Herbalife (HLF) shares were sent soaring yesterday after PriceWaterhouseCoopers announced the completion of its re-audit of the multi-level marketing company’s financials. The stock price of the nutrition, weight management, and skin-care products company surged upward more than 10% in response to the news. The trading of Herbalife stock this year carries an intriguing storyline featuring a heavyweight showdown between 2 of the hedge-fund industry’s biggest juggernauts, Carl Icahn and Bill Ackman.
At the end of last year Bill Ackman, founder and CEO of Pershing Square Capital, announced his $US1billion bet against the stock and presented his thesis of why he thinks the company is an illegal pyramid scheme. Other investors, most notably Carl Icahn, took the opposite side of the coin and poured their money into Herbalife on the belief that the company had become significantly under-valued. Since Ackman’s claim against the company sent the price tumbling last December, the stock has rallied back and climbed onward on the back of several strong earnings reports. Last night Pershing Square released a statement citing that PwC’s job as auditor was to verify the company filed its financial reports according to GAAP accounting standards and gave no indication of whether Herbalife is an illegal pyramid scheme or not. The graph below from ChartIQ — Visual Earnings shows Herbalife’s stock price on the top and the company’s financial report below with green on the bottom portion representing the company has outperformed the Wall Street and Estimize expectations.
The information below is derived from data submitted to the Estimize platform by a set of Buy Side and Independent analyst contributors.

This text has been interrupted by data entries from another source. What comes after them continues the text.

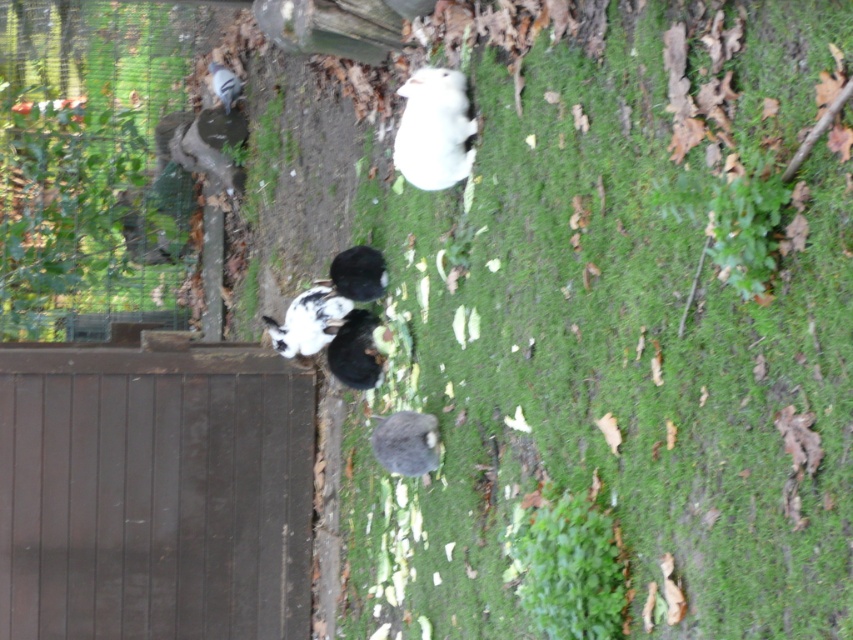
Question: Estimate the real-world distances between objects in this image. Which object is farther from the white fur rabbit at upper left?

Choices:
 (A) fluffy black and white rabbit at center
 (B) brown wooden gate at lower left
 (C) gray furry rabbit at center

Answer: (C)

Question: Among these points, which one is nearest to the camera?

Choices:
 (A) (144, 440)
 (B) (357, 374)
 (C) (444, 106)
 (D) (323, 316)

Answer: (C)

Question: Is fluffy black rabbit at center to the right of white fur rabbit at upper left from the viewer's perspective?

Choices:
 (A) no
 (B) yes

Answer: (B)

Question: Which of the following is the closest to the observer?

Choices:
 (A) white fluffy rabbit at upper center
 (B) white fluffy rabbit at center
 (C) fluffy black rabbit at center
 (D) fluffy black and white rabbit at center

Answer: (A)

Question: Observing the image, what is the correct spatial positioning of white fluffy rabbit at center in reference to fluffy black rabbit at center?

Choices:
 (A) left
 (B) right

Answer: (A)

Question: Can you confirm if fluffy black and white rabbit at center is thinner than white fur rabbit at upper left?

Choices:
 (A) no
 (B) yes

Answer: (B)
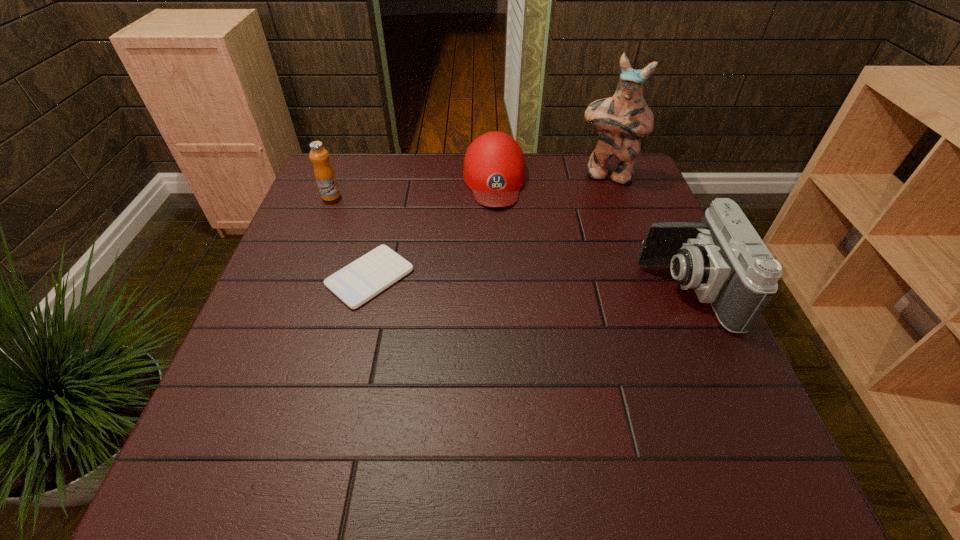
The height and width of the screenshot is (540, 960). In order to click on vacant region at the near edge in this screenshot , I will do `click(446, 387)`.

Image resolution: width=960 pixels, height=540 pixels. In the image, there is a desktop. What are the coordinates of `vacant region at the left edge` in the screenshot? It's located at (340, 222).

The width and height of the screenshot is (960, 540). In the image, there is a desktop. Find the location of `vacant space at the right edge`. vacant space at the right edge is located at coordinates (647, 220).

Locate an element on the screen. This screenshot has width=960, height=540. vacant space that's between the second object from left to right and the camera is located at coordinates (528, 284).

Find the location of a particular element. empty location between the figurine and the camera is located at coordinates (646, 232).

The image size is (960, 540). Identify the location of vacant space that's between the camera and the tallest object. (646, 232).

You are a GUI agent. You are given a task and a screenshot of the screen. Output one action in this format:
    pyautogui.click(x=<x>, y=<y>)
    Task: Click on the free space between the third object from right to left and the calculator
    This screenshot has width=960, height=540.
    Given the screenshot: What is the action you would take?
    pyautogui.click(x=432, y=228)

Where is `vacant space in between the calculator and the leftmost object`? Image resolution: width=960 pixels, height=540 pixels. vacant space in between the calculator and the leftmost object is located at coordinates (350, 237).

The height and width of the screenshot is (540, 960). In order to click on free point between the fourth object from right to left and the camera in this screenshot , I will do `click(528, 284)`.

This screenshot has width=960, height=540. Identify the location of free spot between the second object from left to right and the tallest object. (488, 226).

Over the past 4 financial quarters since Ackman’s bet against the company, Herbalife has beaten analyst expectations on both earnings per share and revenue every single time and as a result the stock price has continued to push higher. The Wall Street consensus shown in grey represents sell-side analysts’ consensus expectations. The Estimize consensus shown in blue represents the expectations of a wider distribution of contributors including hedge-fund fund analysts, asset managers, independent research shops, students, and non professionals. By tapping into a wider range of contributors we have built a data set that is up to 69.5% more accurate than Wall Street, but more importantly it does a better job of representing the market’s true expectations.
Confidence ratings for each user are calculated through algorithms developed by our deep quantitative research which look at correlations between analyst track records and tendencies as they relate to future accuracy. We believe that everyone’s opinion matters, regardless of who they are, where they’re from, or what it says on their business card.

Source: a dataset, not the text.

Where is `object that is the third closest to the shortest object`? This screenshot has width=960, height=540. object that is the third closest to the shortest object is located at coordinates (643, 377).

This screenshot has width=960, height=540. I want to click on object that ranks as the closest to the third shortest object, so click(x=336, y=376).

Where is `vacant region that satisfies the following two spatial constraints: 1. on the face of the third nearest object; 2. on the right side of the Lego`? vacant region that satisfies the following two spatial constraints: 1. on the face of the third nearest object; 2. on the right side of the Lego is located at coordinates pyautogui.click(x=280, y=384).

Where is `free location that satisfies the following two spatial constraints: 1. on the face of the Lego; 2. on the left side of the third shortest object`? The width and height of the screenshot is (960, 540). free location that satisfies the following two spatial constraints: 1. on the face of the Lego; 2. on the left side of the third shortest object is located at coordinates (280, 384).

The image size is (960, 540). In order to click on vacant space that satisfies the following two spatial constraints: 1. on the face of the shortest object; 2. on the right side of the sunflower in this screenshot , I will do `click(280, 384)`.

Over the past 2 years when enough data to create a consensus was available the Estimize community has been more accurate in forecasting EPS all 6 times. Shares of Herbalife could continue to soar over the next 6 months as our contributing analysts are expecting 2 more consecutive periods of Herbalife beating Wall Street earnings expectations.
For next quarter we are seeing a larger differential between the Estimize and Wall Street EPS consensus. The magnitude of the difference between the Wall Street and Estimize consensus numbers often identifies opportunities to take advantage of expectations that may not have been priced into the market. In this case, we’re seeing a larger differential between the Estimize and Wall Street numbers.

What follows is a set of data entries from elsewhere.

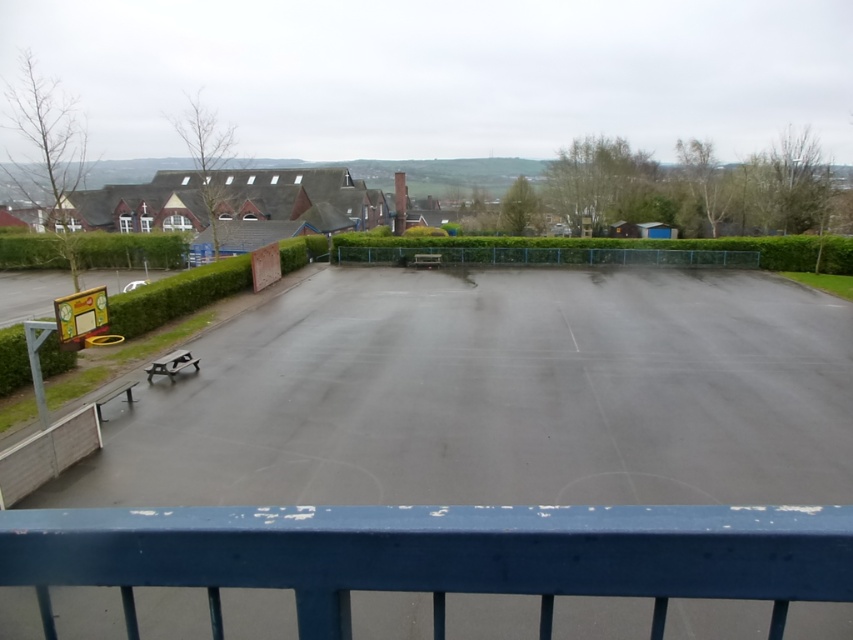
You are standing at the point marked as point (x=460, y=456) on the basketball court. What type of surface are you currently standing on?

You are standing on a smooth asphalt skate park at center.

You are standing on the smooth blue railing at center and want to roll a marble towards the smooth asphalt skate park at center. Which direction should you roll the marble to reach the skate park?

The smooth asphalt skate park at center is located above the smooth blue railing at center, so you should roll the marble upward to reach the skate park.

You are a skateboarder trying to jump from the smooth asphalt skate park at center to the green leafy hedge at left. Based on their heights, will you be able to land safely on the hedge?

The smooth asphalt skate park at center is much taller than the green leafy hedge at left, so jumping from the higher skate park to the lower hedge might result in a hard landing. Consider checking the height difference before attempting the jump.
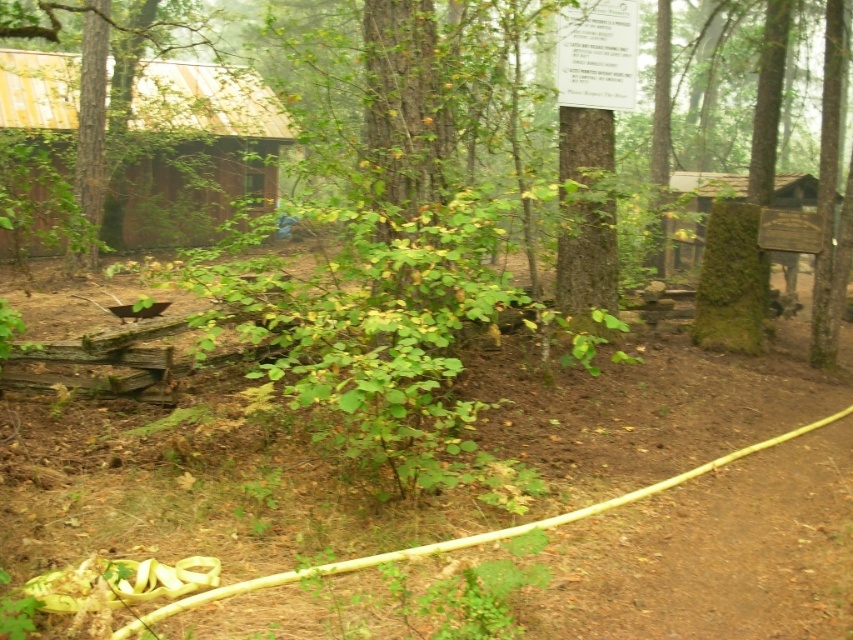
Question: Can you confirm if yellow rubber hose at lower center is thinner than green mossy sign at upper right?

The revenue graph tells a similar story. The Estimize community was more accurate in predicting revenue 5 out of the past 6 times and our contributing analysts are expecting Herbalife to beat Wall Street expectations again when HLF reports its FQ4’13 results in February.
Even though our analysts believe that Herbalife can continue to experience large growth over the next 2 quarters, this particular company carries a substantial risk to investors. Although not all multi-level marketing companies are necessarily illegal pyramid schemes, if Ackman’s thesis is determined correct by regulators this stock could become worthless overnight. On the other hand if Herbalife is not shutdown, as it has failed to have been over the past year, this company’s earnings could continue to surge making shareholders a lot of money over the next 6 months.